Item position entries
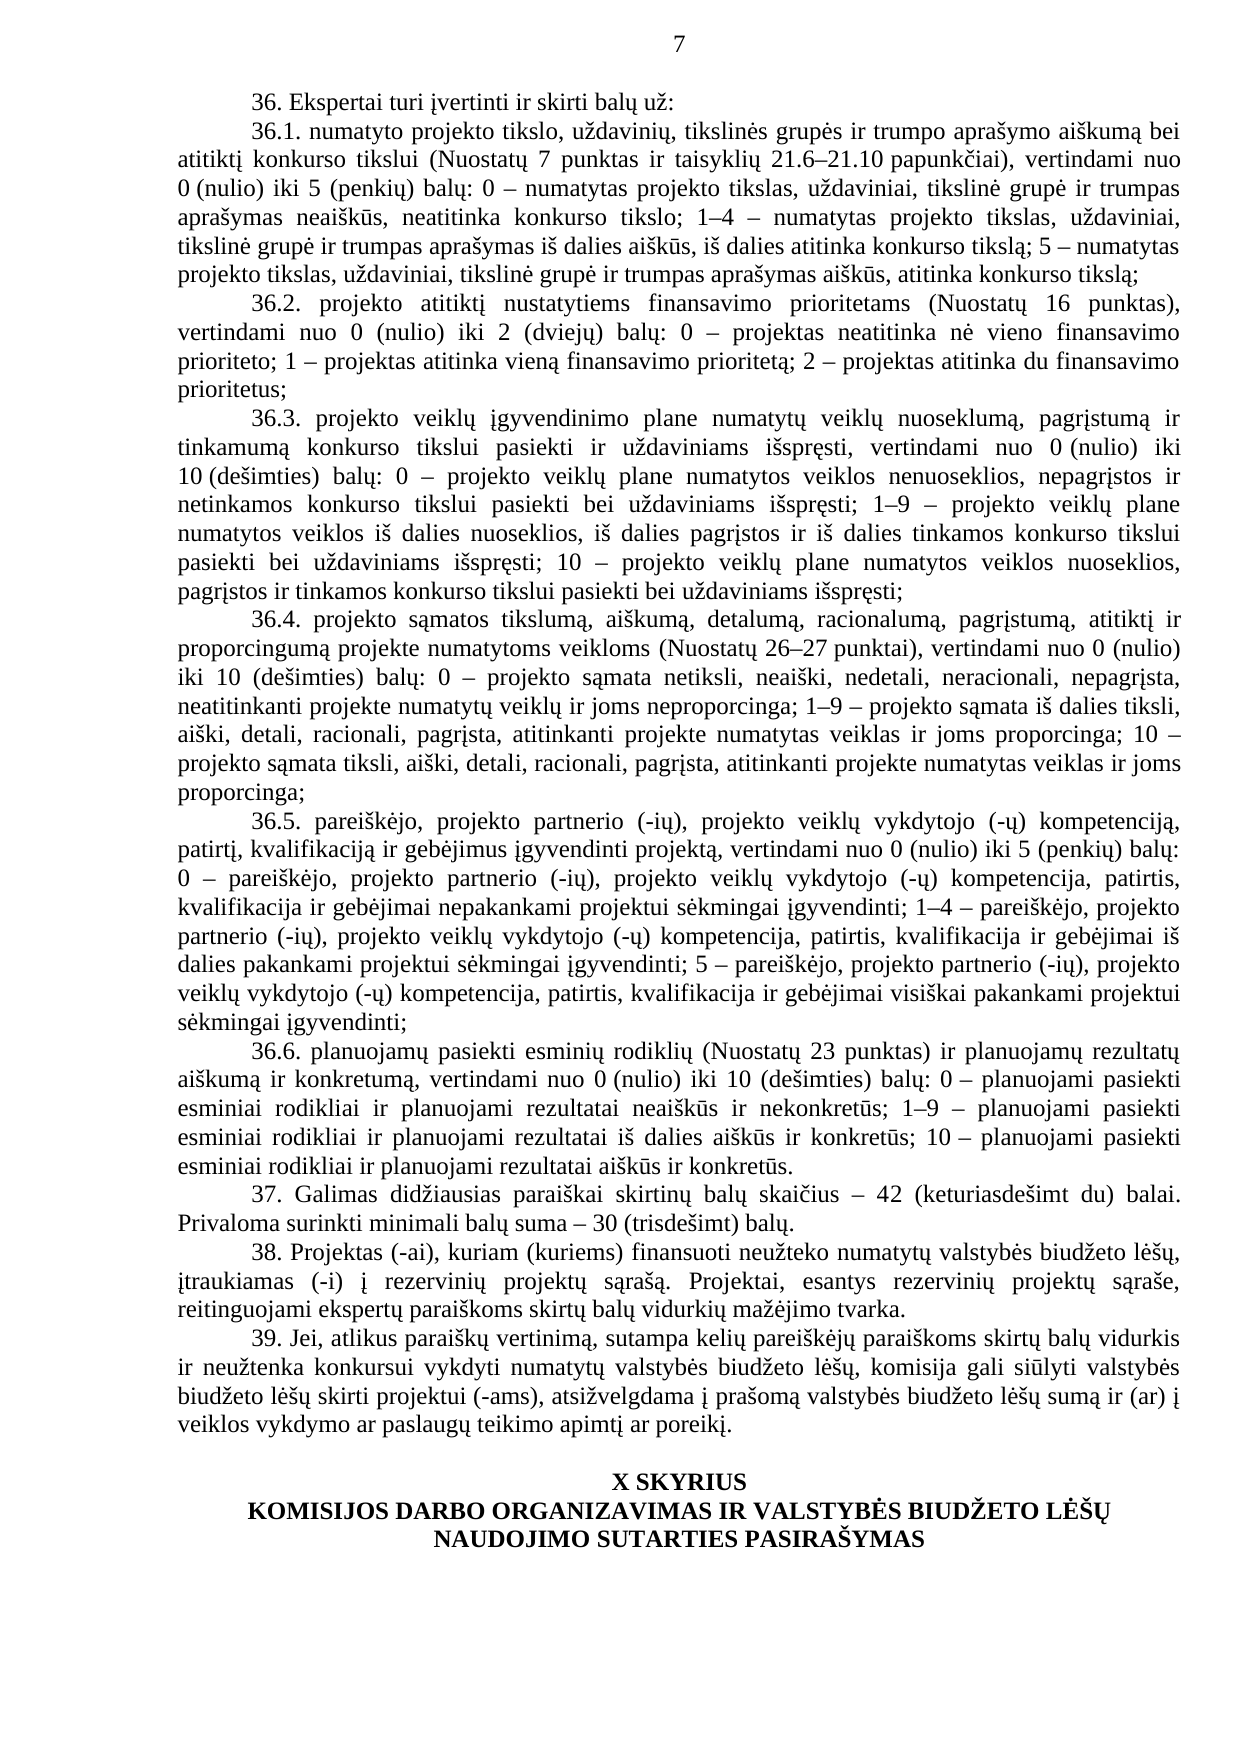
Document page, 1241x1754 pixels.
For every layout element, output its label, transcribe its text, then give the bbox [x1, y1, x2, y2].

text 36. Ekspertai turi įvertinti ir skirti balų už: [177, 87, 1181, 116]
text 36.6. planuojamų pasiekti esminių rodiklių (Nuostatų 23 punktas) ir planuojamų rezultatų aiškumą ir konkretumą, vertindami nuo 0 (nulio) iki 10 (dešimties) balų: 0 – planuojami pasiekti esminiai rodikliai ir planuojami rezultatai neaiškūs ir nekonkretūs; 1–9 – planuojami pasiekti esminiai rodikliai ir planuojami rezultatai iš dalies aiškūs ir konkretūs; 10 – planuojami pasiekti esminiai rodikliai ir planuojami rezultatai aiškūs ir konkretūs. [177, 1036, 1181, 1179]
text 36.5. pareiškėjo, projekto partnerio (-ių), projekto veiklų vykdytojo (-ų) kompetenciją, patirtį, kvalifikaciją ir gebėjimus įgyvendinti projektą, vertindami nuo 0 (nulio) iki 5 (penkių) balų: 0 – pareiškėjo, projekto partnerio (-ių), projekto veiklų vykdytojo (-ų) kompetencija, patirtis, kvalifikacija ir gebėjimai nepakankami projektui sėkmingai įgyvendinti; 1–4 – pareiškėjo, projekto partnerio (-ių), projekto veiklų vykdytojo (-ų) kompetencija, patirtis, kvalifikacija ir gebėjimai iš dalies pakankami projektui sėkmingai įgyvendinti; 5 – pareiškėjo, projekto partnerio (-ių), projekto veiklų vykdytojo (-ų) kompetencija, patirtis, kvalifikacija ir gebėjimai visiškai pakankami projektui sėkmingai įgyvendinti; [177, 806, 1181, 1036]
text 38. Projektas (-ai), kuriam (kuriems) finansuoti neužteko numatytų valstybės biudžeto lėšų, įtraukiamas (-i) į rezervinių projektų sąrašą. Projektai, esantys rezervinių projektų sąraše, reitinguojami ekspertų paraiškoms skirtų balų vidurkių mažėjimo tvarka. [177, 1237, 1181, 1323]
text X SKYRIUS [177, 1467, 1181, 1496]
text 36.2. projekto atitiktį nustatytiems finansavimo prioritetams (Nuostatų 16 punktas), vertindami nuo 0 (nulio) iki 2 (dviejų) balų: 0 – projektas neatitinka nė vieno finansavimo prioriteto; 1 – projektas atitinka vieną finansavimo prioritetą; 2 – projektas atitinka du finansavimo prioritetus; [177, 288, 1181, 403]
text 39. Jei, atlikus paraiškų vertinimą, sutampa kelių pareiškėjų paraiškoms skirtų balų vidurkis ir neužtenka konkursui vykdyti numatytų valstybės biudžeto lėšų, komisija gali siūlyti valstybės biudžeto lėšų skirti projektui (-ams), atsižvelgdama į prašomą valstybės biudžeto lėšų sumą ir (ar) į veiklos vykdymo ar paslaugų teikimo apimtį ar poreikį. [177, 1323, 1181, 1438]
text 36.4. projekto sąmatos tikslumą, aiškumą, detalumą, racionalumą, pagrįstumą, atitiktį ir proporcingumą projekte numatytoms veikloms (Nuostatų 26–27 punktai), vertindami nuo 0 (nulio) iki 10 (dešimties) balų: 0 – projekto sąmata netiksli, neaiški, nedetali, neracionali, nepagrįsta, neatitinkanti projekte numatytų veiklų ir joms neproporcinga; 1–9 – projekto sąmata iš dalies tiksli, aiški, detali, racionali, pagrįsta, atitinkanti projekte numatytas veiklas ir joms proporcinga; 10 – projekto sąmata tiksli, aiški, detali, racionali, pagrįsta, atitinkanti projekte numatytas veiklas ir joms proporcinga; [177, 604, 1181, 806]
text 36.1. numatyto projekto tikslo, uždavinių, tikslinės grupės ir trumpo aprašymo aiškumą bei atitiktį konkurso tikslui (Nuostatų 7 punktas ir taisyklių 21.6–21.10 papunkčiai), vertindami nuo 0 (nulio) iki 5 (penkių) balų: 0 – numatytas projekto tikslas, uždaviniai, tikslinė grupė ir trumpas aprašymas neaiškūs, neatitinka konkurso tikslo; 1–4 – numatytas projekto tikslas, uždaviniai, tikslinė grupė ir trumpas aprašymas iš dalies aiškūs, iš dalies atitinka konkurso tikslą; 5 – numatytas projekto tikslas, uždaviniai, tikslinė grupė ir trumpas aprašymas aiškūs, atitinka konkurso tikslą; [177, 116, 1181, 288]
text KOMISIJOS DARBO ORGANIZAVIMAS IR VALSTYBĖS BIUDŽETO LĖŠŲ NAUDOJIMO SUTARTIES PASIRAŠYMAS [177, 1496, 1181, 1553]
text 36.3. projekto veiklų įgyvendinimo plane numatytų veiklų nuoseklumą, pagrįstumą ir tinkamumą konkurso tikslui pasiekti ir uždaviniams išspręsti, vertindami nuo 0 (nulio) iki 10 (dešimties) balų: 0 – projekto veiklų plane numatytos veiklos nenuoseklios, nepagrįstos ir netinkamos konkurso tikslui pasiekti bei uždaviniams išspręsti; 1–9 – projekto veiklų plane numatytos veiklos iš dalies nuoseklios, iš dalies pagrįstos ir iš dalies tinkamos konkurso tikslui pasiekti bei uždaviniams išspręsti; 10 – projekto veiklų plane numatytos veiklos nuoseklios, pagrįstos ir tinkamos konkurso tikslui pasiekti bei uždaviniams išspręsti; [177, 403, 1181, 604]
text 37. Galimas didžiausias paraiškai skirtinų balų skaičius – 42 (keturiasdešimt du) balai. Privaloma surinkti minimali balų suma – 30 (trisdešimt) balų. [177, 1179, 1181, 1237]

*Problem statement*
Reproduce every item above verbatim, line for line, omitting the pictures.

*Problem solution*
Document page, 1241x1754 pixels.
For every layout element, output its label, transcribe its text, then give the bbox [x1, y1, x2, y2].

text 36. Ekspertai turi įvertinti ir skirti balų už: [177, 87, 1181, 116]
text 36.6. planuojamų pasiekti esminių rodiklių (Nuostatų 23 punktas) ir planuojamų rezultatų aiškumą ir konkretumą, vertindami nuo 0 (nulio) iki 10 (dešimties) balų: 0 – planuojami pasiekti esminiai rodikliai ir planuojami rezultatai neaiškūs ir nekonkretūs; 1–9 – planuojami pasiekti esminiai rodikliai ir planuojami rezultatai iš dalies aiškūs ir konkretūs; 10 – planuojami pasiekti esminiai rodikliai ir planuojami rezultatai aiškūs ir konkretūs. [177, 1036, 1181, 1179]
text 36.5. pareiškėjo, projekto partnerio (-ių), projekto veiklų vykdytojo (-ų) kompetenciją, patirtį, kvalifikaciją ir gebėjimus įgyvendinti projektą, vertindami nuo 0 (nulio) iki 5 (penkių) balų: 0 – pareiškėjo, projekto partnerio (-ių), projekto veiklų vykdytojo (-ų) kompetencija, patirtis, kvalifikacija ir gebėjimai nepakankami projektui sėkmingai įgyvendinti; 1–4 – pareiškėjo, projekto partnerio (-ių), projekto veiklų vykdytojo (-ų) kompetencija, patirtis, kvalifikacija ir gebėjimai iš dalies pakankami projektui sėkmingai įgyvendinti; 5 – pareiškėjo, projekto partnerio (-ių), projekto veiklų vykdytojo (-ų) kompetencija, patirtis, kvalifikacija ir gebėjimai visiškai pakankami projektui sėkmingai įgyvendinti; [177, 806, 1181, 1036]
text 38. Projektas (-ai), kuriam (kuriems) finansuoti neužteko numatytų valstybės biudžeto lėšų, įtraukiamas (-i) į rezervinių projektų sąrašą. Projektai, esantys rezervinių projektų sąraše, reitinguojami ekspertų paraiškoms skirtų balų vidurkių mažėjimo tvarka. [177, 1237, 1181, 1323]
text X SKYRIUS [177, 1467, 1181, 1496]
text 36.2. projekto atitiktį nustatytiems finansavimo prioritetams (Nuostatų 16 punktas), vertindami nuo 0 (nulio) iki 2 (dviejų) balų: 0 – projektas neatitinka nė vieno finansavimo prioriteto; 1 – projektas atitinka vieną finansavimo prioritetą; 2 – projektas atitinka du finansavimo prioritetus; [177, 288, 1181, 403]
text 39. Jei, atlikus paraiškų vertinimą, sutampa kelių pareiškėjų paraiškoms skirtų balų vidurkis ir neužtenka konkursui vykdyti numatytų valstybės biudžeto lėšų, komisija gali siūlyti valstybės biudžeto lėšų skirti projektui (-ams), atsižvelgdama į prašomą valstybės biudžeto lėšų sumą ir (ar) į veiklos vykdymo ar paslaugų teikimo apimtį ar poreikį. [177, 1323, 1181, 1438]
text 36.4. projekto sąmatos tikslumą, aiškumą, detalumą, racionalumą, pagrįstumą, atitiktį ir proporcingumą projekte numatytoms veikloms (Nuostatų 26–27 punktai), vertindami nuo 0 (nulio) iki 10 (dešimties) balų: 0 – projekto sąmata netiksli, neaiški, nedetali, neracionali, nepagrįsta, neatitinkanti projekte numatytų veiklų ir joms neproporcinga; 1–9 – projekto sąmata iš dalies tiksli, aiški, detali, racionali, pagrįsta, atitinkanti projekte numatytas veiklas ir joms proporcinga; 10 – projekto sąmata tiksli, aiški, detali, racionali, pagrįsta, atitinkanti projekte numatytas veiklas ir joms proporcinga; [177, 604, 1181, 806]
text 36.1. numatyto projekto tikslo, uždavinių, tikslinės grupės ir trumpo aprašymo aiškumą bei atitiktį konkurso tikslui (Nuostatų 7 punktas ir taisyklių 21.6–21.10 papunkčiai), vertindami nuo 0 (nulio) iki 5 (penkių) balų: 0 – numatytas projekto tikslas, uždaviniai, tikslinė grupė ir trumpas aprašymas neaiškūs, neatitinka konkurso tikslo; 1–4 – numatytas projekto tikslas, uždaviniai, tikslinė grupė ir trumpas aprašymas iš dalies aiškūs, iš dalies atitinka konkurso tikslą; 5 – numatytas projekto tikslas, uždaviniai, tikslinė grupė ir trumpas aprašymas aiškūs, atitinka konkurso tikslą; [177, 116, 1181, 288]
text KOMISIJOS DARBO ORGANIZAVIMAS IR VALSTYBĖS BIUDŽETO LĖŠŲ NAUDOJIMO SUTARTIES PASIRAŠYMAS [177, 1496, 1181, 1553]
text 36.3. projekto veiklų įgyvendinimo plane numatytų veiklų nuoseklumą, pagrįstumą ir tinkamumą konkurso tikslui pasiekti ir uždaviniams išspręsti, vertindami nuo 0 (nulio) iki 10 (dešimties) balų: 0 – projekto veiklų plane numatytos veiklos nenuoseklios, nepagrįstos ir netinkamos konkurso tikslui pasiekti bei uždaviniams išspręsti; 1–9 – projekto veiklų plane numatytos veiklos iš dalies nuoseklios, iš dalies pagrįstos ir iš dalies tinkamos konkurso tikslui pasiekti bei uždaviniams išspręsti; 10 – projekto veiklų plane numatytos veiklos nuoseklios, pagrįstos ir tinkamos konkurso tikslui pasiekti bei uždaviniams išspręsti; [177, 403, 1181, 604]
text 37. Galimas didžiausias paraiškai skirtinų balų skaičius – 42 (keturiasdešimt du) balai. Privaloma surinkti minimali balų suma – 30 (trisdešimt) balų. [177, 1179, 1181, 1237]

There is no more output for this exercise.